In 2013, the previous Liberal government created industry exemptions in the act that environmental groups slammed as a watering-down of the rules. It was a stark change from when the bill was first introduced and praised as a gold standard for species protection, she said.
"We have not been doing our part to protect and recover the species in spite of this law which was really good when it first came in," she said. "Unfortunately, with implementation it's gone backwards."
Baggio said the government offers little evidence that the law has impeded development or hurt the economy and has provided no data to measure its overall effectiveness.
But a spokesman for the Environment Ministry said that after a decade of implementing the Endangered Species Act, the government has learned what works well and what can work better.
"By undertaking a review of the Act, we are consulting to identify opportunities that balance the protection of species at risk and their habitat with our government's commitments to find efficiencies and streamline processes," Gary Wheeler said in a statement Friday evening.
Some farmers support revisions of existing law
Last month, six environmental groups — including Greenpeace, the World Wildlife Fund-Canada, and the David Suzuki Foundation — issued a joint statement raising concerns about the review of the act.

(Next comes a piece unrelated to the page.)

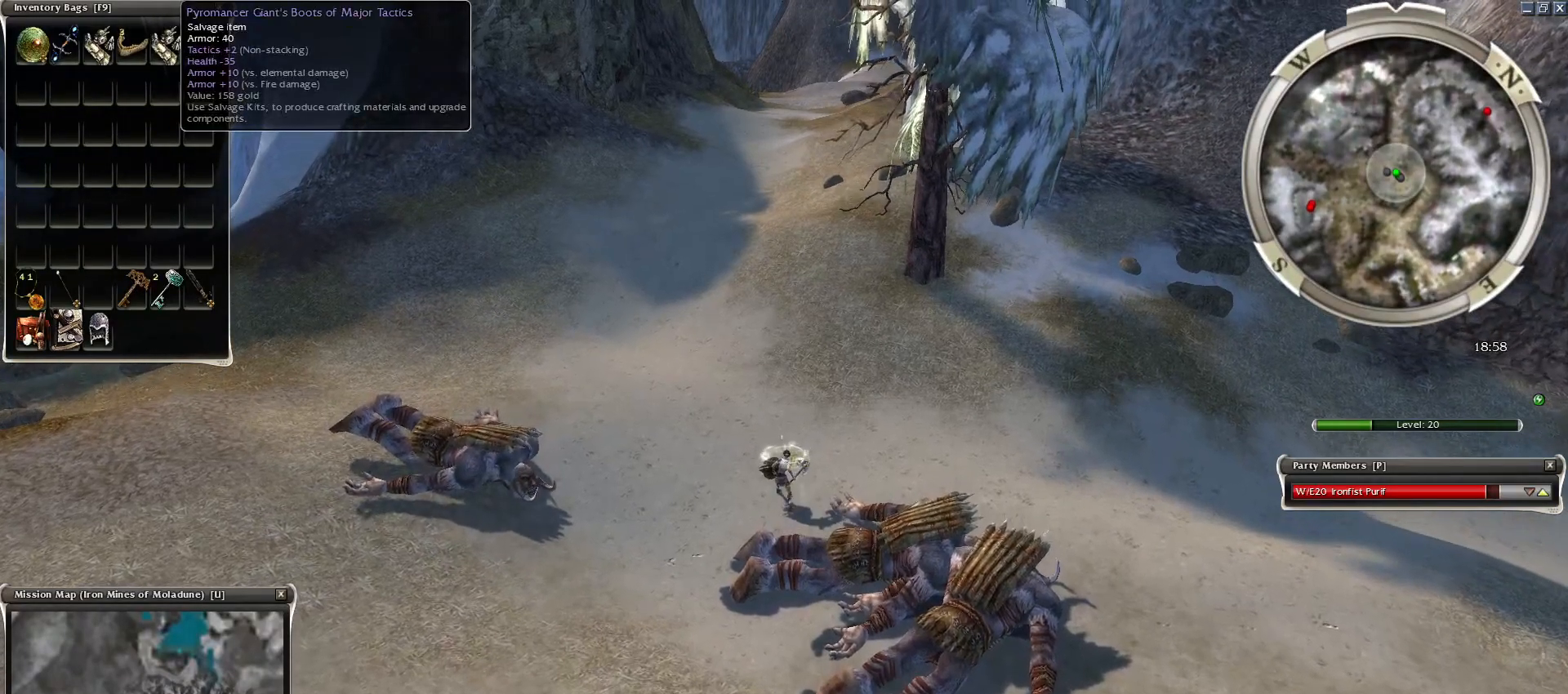
{"keys": [], "mouse": [], "events": []}
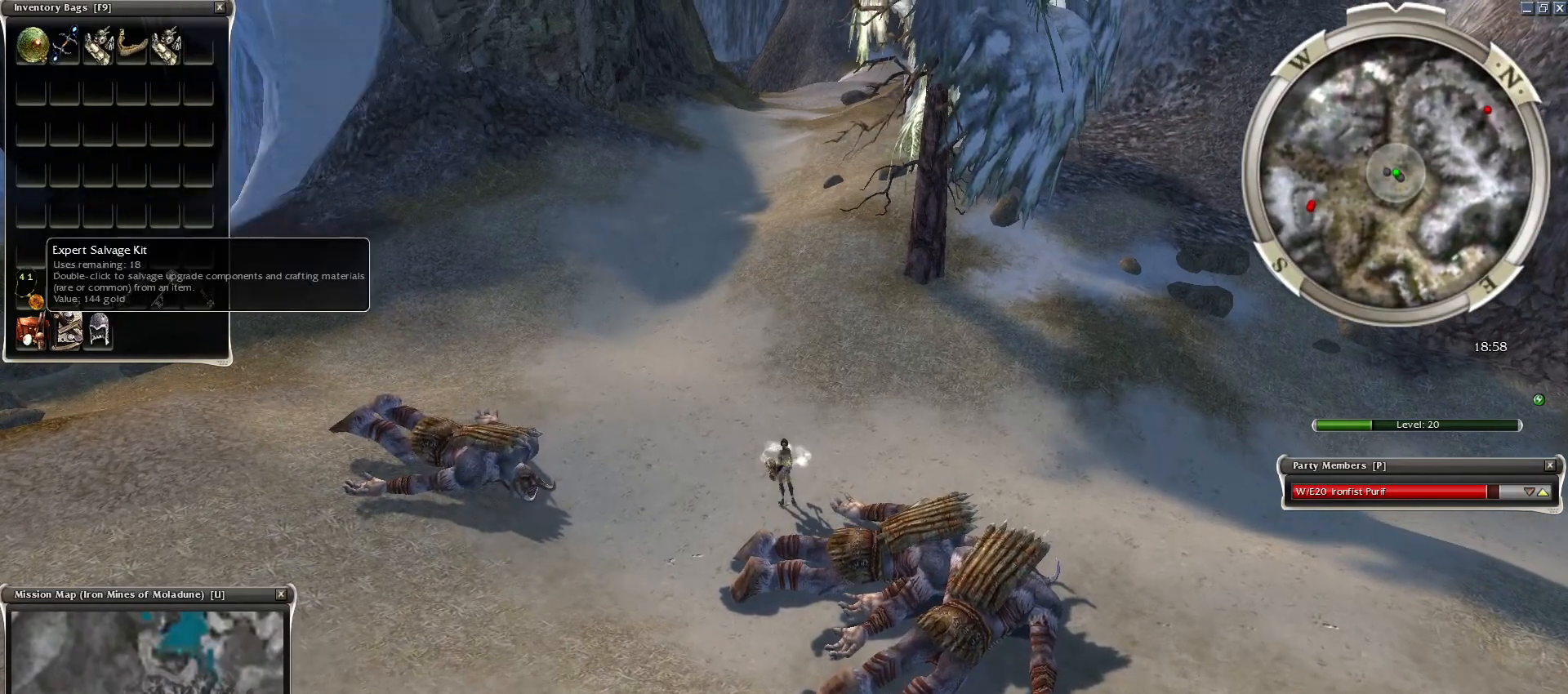
{"keys": [], "mouse": [], "events": [[33, "mouse_left", "down"], [83, "mouse_left", "up"], [183, "mouse_left", "down"], [233, "mouse_left", "up"]]}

"The government says it wants to reduce barriers to economic development," the groups said. "But an overemphasis on creating greater efficiencies for industry could subject the province's at-risk species — and our natural heritage — to even greater threats. Further weakening of the act could push many of these species over the brink."
Some sectors, however, are calling for the government to make changes to the act.
The Ontario Federation of Agriculture said it would like to see some of the regulatory burdens placed on farmers by the law lifted.
"The fact that many of the species on the risk list have habitats on and around farms shows the suitability of agricultural land as a favourable habitat for species that are endangered, threatened or of special concern," OFA director Larry Davis said in a statement.
"For some outside our industry, the habitat locale seems to argue for habitat protection at all cost — even over food production. That's just not a sustainable solution."
The public comment period for the Endangered Species Act closes Monday.